La gaieté de la manifestation assure probablement le retour de celle-ci à chaque mois et à chaque année, avec la connivence du Service de Police de la Ville de Montréal. « Ce n’est pas organisé, il n’y aucun leader, aucun trajet défini, la police ne peut rien contre nous » s’amuse un vieux de la vieille. Après avoir essayé les arrestations puis les escortes il y a des années déjà, le SPVM s’est résigné à ne pas mettre de bâtons dans les roues de la masse. « De toutes façons, on reviendrait tous les mois, soutient Louis-Philippe, et puis il y a trop de monde. » Alors les cyclistes célèbrent leur nouvelle (et éphémère) place sur la chaussée : « On ne cause pas le trafic, on est le trafic ! » chantent-ils.
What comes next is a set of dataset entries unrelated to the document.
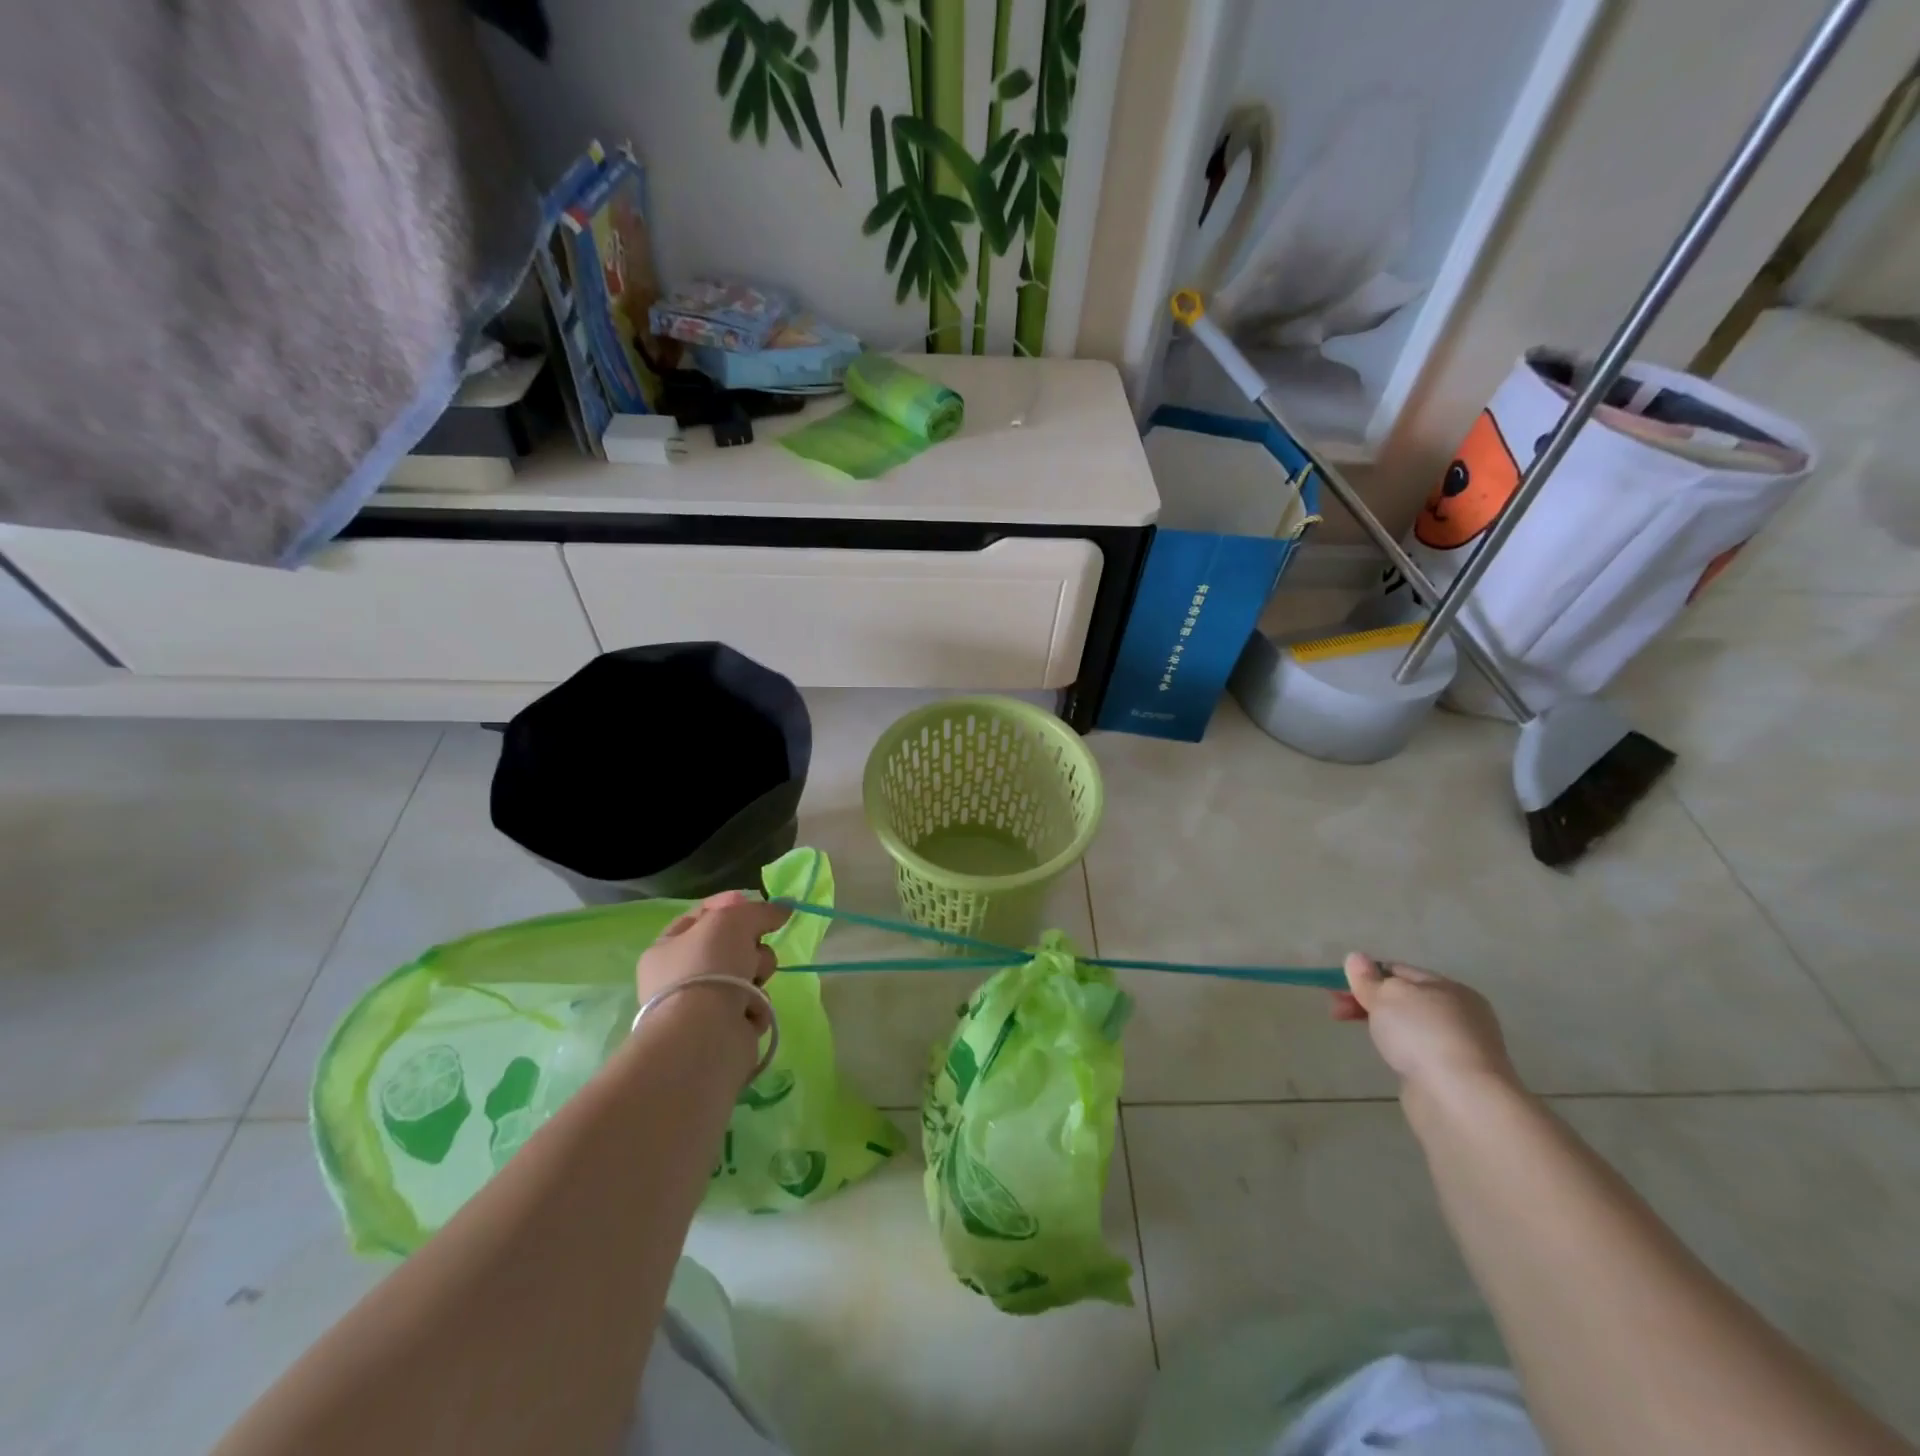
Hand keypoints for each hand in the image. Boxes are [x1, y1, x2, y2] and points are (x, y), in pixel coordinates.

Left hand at [635, 891, 789, 1039]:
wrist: (706, 1034)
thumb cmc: (708, 966)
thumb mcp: (734, 919)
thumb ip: (761, 910)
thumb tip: (784, 909)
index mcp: (666, 948)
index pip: (701, 915)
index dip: (729, 905)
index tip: (755, 904)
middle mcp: (680, 977)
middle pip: (731, 945)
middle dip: (751, 945)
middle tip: (753, 950)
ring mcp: (702, 1005)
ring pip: (747, 974)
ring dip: (758, 974)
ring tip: (753, 984)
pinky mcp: (725, 1029)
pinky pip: (753, 1003)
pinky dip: (757, 1004)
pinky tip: (751, 1009)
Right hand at [1332, 952, 1518, 1099]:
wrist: (1461, 1100)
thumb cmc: (1423, 1035)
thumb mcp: (1387, 996)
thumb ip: (1368, 978)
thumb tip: (1356, 958)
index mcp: (1449, 988)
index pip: (1400, 971)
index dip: (1365, 975)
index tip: (1335, 988)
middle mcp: (1460, 1014)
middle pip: (1404, 999)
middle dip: (1368, 1000)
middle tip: (1336, 1010)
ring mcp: (1458, 1047)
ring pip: (1409, 1025)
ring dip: (1381, 1024)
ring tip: (1358, 1031)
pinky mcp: (1452, 1075)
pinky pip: (1417, 1050)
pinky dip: (1398, 1048)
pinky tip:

Rouler dans la masse critique est un exercice de solidarité. Du coureur en lycra au quinquagénaire en BIXI, le défi est de trouver le bon rythme pour conserver l’intégrité du groupe. Il y a toujours un noyau de participants expérimentés pour aiguiller la parade. Une fois le soleil sur l’horizon, le peloton s’affine vite, jusqu’à ne contenir que deux douzaines de cyclistes. Bientôt,  une voix surgit de l’avant : « On s’en va au Vieux-Port ! » Les rangs sont devenus trop minces pour occuper les grandes artères sans risquer l’accident. Déjà les corkers ont du mal à contenir les automobilistes, et les plus pressés risquent de se frayer un passage à travers le peloton. La fête touche à sa fin.

Les derniers cyclistes s’éparpillent à l’heure bleue, au bord du fleuve. « Pourquoi est-ce qu’on ne roule pas toutes les semaines ? » s’interroge un nouvel initié, ravi de la ballade ; « On ne serait plus les bienvenus, lui répond Louis-Philippe, ou alors il faudrait être plus nombreux ». En d’autres termes, il manque encore un peu de masse avant la réaction en chaîne. Une fois seuls, sur le chemin du retour, les cyclistes retrouvent leur étroit couloir de tous les jours, en bordure de route, entre la circulation du vendredi soir et les portières des voitures stationnées. La masse critique, c’est l’histoire de Cendrillon : pour un soir, les cyclistes vivent leur rêve ; pour un soir, la route est leur.